[Data excerpts]
◇ ◇ ◇ ◇
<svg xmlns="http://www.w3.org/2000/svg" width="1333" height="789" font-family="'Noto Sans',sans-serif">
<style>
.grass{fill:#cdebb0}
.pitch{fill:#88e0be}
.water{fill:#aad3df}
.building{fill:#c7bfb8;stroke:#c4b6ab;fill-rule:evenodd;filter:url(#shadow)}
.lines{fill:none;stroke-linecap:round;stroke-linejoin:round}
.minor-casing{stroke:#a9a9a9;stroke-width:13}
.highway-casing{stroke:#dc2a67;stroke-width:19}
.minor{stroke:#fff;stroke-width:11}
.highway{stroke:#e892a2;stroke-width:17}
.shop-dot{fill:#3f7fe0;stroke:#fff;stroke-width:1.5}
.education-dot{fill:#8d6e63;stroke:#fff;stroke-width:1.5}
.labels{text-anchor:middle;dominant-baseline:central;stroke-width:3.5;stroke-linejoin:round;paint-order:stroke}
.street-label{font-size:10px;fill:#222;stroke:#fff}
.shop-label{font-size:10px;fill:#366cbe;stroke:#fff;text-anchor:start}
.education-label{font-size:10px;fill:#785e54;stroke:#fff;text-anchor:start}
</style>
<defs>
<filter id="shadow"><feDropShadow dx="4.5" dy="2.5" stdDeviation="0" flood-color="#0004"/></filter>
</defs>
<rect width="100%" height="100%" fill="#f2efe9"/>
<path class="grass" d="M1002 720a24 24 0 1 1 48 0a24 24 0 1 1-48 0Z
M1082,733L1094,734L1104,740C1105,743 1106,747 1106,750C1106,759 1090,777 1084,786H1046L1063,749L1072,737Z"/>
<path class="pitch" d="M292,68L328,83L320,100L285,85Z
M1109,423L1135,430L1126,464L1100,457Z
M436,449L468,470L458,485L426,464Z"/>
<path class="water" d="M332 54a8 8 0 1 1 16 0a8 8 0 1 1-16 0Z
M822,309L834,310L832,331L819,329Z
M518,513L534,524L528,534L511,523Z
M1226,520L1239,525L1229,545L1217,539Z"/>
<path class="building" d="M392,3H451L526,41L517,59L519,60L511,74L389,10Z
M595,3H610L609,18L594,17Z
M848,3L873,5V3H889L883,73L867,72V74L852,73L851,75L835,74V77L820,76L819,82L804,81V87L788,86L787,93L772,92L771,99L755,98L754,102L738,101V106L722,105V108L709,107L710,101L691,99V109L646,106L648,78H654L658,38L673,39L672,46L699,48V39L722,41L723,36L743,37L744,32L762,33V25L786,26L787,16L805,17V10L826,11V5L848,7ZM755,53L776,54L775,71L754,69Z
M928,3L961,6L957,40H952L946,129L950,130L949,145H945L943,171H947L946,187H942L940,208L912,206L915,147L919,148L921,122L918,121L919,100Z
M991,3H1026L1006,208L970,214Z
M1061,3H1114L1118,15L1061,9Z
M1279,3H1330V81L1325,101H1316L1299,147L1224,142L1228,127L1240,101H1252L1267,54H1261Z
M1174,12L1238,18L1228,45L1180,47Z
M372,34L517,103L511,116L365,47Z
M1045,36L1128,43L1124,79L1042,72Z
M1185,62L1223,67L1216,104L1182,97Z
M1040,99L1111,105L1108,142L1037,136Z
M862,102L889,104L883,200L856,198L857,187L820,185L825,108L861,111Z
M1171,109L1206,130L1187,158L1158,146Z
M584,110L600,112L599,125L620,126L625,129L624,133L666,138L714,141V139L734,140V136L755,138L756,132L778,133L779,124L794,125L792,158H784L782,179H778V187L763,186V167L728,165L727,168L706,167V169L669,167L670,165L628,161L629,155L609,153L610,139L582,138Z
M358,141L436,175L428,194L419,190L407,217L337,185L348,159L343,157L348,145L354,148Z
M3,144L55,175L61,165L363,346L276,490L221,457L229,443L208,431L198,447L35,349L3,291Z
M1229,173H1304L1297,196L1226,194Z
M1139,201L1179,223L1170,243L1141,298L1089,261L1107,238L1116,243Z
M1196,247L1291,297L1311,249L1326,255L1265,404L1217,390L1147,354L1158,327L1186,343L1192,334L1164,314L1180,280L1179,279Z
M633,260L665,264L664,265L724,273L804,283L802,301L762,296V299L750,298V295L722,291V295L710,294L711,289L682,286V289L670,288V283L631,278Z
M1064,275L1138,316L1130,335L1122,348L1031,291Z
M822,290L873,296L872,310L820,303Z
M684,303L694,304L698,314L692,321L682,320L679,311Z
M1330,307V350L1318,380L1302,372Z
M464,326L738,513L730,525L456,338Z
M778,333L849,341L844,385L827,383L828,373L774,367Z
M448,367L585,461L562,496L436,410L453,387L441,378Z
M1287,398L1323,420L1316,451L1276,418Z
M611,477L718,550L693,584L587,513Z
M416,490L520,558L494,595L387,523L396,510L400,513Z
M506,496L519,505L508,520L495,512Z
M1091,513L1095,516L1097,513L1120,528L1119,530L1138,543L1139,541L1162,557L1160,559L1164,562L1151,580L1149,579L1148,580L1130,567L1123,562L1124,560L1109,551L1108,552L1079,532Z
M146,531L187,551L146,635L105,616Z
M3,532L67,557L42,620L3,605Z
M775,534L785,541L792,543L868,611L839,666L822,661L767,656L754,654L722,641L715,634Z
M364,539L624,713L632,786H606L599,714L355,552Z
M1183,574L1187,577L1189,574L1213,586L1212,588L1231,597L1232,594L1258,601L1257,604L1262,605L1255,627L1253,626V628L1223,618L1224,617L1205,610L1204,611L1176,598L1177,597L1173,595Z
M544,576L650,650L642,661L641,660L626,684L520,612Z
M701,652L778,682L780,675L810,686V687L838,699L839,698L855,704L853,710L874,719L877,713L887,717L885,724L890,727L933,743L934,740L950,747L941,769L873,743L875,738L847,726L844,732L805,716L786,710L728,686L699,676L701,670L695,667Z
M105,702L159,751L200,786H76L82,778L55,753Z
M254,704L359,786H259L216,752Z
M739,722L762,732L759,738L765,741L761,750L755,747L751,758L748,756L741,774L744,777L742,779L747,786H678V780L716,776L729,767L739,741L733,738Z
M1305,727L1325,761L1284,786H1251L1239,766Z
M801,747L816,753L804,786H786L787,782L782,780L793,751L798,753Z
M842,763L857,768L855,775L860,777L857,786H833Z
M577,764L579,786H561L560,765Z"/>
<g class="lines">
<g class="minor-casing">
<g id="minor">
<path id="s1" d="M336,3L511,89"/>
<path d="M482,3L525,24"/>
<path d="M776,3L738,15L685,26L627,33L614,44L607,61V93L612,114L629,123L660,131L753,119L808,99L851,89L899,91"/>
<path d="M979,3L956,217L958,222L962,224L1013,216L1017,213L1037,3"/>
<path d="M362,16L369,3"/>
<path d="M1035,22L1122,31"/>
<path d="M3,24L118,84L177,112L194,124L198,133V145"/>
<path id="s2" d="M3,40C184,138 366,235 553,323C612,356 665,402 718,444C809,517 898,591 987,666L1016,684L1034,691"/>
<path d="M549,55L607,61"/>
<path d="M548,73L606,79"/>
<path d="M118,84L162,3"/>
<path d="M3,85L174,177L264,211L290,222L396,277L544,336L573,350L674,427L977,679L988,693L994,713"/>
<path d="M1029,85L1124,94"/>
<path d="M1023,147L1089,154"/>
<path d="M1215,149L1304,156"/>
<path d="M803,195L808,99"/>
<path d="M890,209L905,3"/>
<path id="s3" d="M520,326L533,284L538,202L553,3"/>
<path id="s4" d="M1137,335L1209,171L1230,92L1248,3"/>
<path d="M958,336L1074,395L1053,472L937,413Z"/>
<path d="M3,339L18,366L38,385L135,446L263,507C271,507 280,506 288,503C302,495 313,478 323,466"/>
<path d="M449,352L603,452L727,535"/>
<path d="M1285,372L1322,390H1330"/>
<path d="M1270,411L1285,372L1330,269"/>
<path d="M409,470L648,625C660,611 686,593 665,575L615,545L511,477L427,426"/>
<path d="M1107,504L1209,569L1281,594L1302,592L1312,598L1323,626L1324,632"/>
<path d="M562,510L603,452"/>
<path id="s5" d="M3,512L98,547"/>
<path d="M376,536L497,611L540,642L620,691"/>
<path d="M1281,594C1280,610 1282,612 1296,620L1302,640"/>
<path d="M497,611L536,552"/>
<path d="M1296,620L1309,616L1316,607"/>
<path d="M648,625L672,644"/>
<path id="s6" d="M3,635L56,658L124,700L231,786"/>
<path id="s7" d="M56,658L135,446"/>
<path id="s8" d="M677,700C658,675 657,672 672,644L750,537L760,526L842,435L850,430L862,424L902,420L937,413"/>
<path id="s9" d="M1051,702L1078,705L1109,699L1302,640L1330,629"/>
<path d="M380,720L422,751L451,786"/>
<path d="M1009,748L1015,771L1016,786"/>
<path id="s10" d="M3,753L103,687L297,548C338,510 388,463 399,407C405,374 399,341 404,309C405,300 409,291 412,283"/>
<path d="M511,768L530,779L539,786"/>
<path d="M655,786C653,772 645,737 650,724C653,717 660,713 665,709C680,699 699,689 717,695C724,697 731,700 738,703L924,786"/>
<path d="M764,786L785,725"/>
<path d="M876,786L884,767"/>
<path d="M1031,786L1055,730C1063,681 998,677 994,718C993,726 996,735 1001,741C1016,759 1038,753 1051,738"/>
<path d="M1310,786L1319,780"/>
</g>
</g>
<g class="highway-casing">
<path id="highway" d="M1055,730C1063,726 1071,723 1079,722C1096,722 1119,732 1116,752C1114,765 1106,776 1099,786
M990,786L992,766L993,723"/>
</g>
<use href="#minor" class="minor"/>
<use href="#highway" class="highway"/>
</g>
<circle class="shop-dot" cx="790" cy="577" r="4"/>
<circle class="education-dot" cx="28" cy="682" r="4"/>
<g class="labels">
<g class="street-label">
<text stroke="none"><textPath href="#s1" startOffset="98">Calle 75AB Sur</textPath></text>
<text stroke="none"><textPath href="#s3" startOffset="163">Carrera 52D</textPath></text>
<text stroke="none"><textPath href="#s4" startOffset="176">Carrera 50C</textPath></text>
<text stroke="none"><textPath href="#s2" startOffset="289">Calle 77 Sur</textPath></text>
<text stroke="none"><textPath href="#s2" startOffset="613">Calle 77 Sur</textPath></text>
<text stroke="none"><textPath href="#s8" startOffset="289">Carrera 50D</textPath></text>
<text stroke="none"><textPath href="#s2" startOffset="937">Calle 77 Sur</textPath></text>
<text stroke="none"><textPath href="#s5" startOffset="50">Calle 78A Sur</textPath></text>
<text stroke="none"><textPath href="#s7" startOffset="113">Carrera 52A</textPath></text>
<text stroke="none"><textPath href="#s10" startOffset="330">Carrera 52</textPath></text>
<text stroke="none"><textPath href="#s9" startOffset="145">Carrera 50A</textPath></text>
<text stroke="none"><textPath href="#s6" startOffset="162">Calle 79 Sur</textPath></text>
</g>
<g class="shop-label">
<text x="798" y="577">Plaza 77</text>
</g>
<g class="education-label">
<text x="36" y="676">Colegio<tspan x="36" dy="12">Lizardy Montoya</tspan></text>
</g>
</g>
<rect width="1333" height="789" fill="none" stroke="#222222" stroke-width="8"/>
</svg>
◇ ◇ ◇ ◇
Exercise requirements:
Copy out all the lines of the records that include "filter".

Answer space:
.building{fill:#c7bfb8;stroke:#c4b6ab;fill-rule:evenodd;filter:url(#shadow)}
<filter id="shadow"><feDropShadow dx="4.5" dy="2.5" stdDeviation="0" flood-color="#0004"/></filter>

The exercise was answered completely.